Salas-Prato M, Tanguay J F, Lefebvre Y, Wojciechowicz D, Liem H H, Barnes D W, Ouellette G, Muller-Eberhard U
Research Center, Notre-Dame Hospital, Montreal, Quebec, Canada.
In Vitro Cell Dev Biol. 1988 Mar;24(3):230-8. doi: 10.1007/BF02623552.
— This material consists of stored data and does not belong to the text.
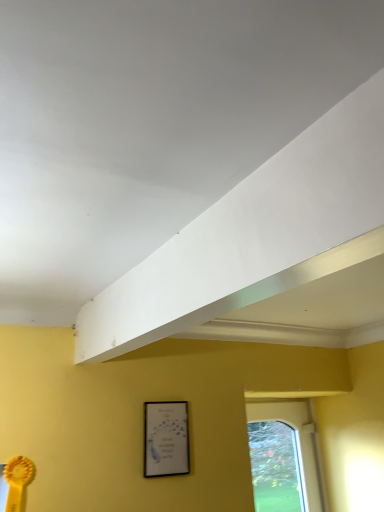
Question: Based on their sizes in the image, would you say white matte exhaust hood at upper center is bigger or smaller than matte black picture frame at lower center?

Choices:
 (A) small
 (B) big

Answer: (B)

Question: From a real-world perspective, is white matte exhaust hood at upper center physically located above or below matte black picture frame at lower center?

Choices:
 (A) above
 (B) below

Answer: (A)

Question: Considering the real-world distances, which object is farthest from the white matte exhaust hood at upper center?

Choices:
 (A) clear glass window at lower right
 (B) matte black picture frame at lower center

Answer: (A)

Question: Considering the real-world distances, which object is closest to the matte black picture frame at lower center?

Choices:
 (A) white matte exhaust hood at upper center
 (B) clear glass window at lower right

Answer: (A)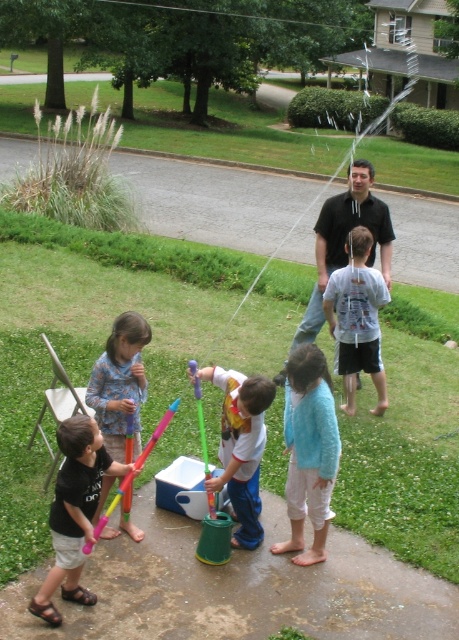
Question: Which object is the closest to the white matte shirt at center?

Choices:
 (A) floral fabric dress at lower left
 (B) matte black shirt at lower left

Answer: (A)

Question: Which is farther from the white matte shirt at center?

Choices:
 (A) white cotton shirt at center
 (B) floral fabric dress at lower left
 (C) matte black shirt at lower left
 (D) light blue sweater at center

Answer: (C)

Question: Which point is farther from the camera taking this photo?

Choices:
 (A) (100, 499)
 (B) (244, 397)

Answer: (B)

Question: Can you confirm if light blue sweater at center is positioned to the left of white cotton shirt at center?

Choices:
 (A) yes
 (B) no

Answer: (B)

Question: Can you confirm if white cotton shirt at center is wider than white matte shirt at center?

Choices:
 (A) no
 (B) yes

Answer: (A)

Question: Does light blue sweater at center have a larger size compared to white cotton shirt at center?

We established for human fetal liver cells (cultured for 2 wk) in a hormonally defined medium, optimal conditions for attachment, multiplication, and preservation of epithelial morphology as well as production and secretion of serum proteins characteristic of fetal (alpha l-fetoprotein, AFP) and adult (albumin and hemopexin) life. Conditions were considered optimal when cell number, albumin, and hemopexin levels were maintained throughout the 2-wk culture period. However, the decrease in AFP concentration, which occurred after a few days of culture, could not be reversed. The culture system developed is a suitable model for studying regulatory mechanisms governing structure and function during differentiation and may prove useful for testing the effect of toxic agents during fetal development of the human liver.
我们在一种激素限定培养基中为人类胎儿肝细胞(培养2周)建立了附着、增殖和维持上皮形态的最佳条件,以及胎儿期(甲胎蛋白,AFP)和成人生理期(白蛋白和血红素结合蛋白)特征性血清蛋白的产生和分泌条件。当在整个2周培养期内细胞数量、白蛋白和血红素结合蛋白水平保持稳定时,这些条件被认为是最佳的。然而,培养几天后出现的AFP浓度下降无法逆转。所开发的培养系统是研究分化过程中结构和功能调控机制的合适模型,并且可能被证明对测试人类肝脏胎儿发育期间有毒物质的影响有用。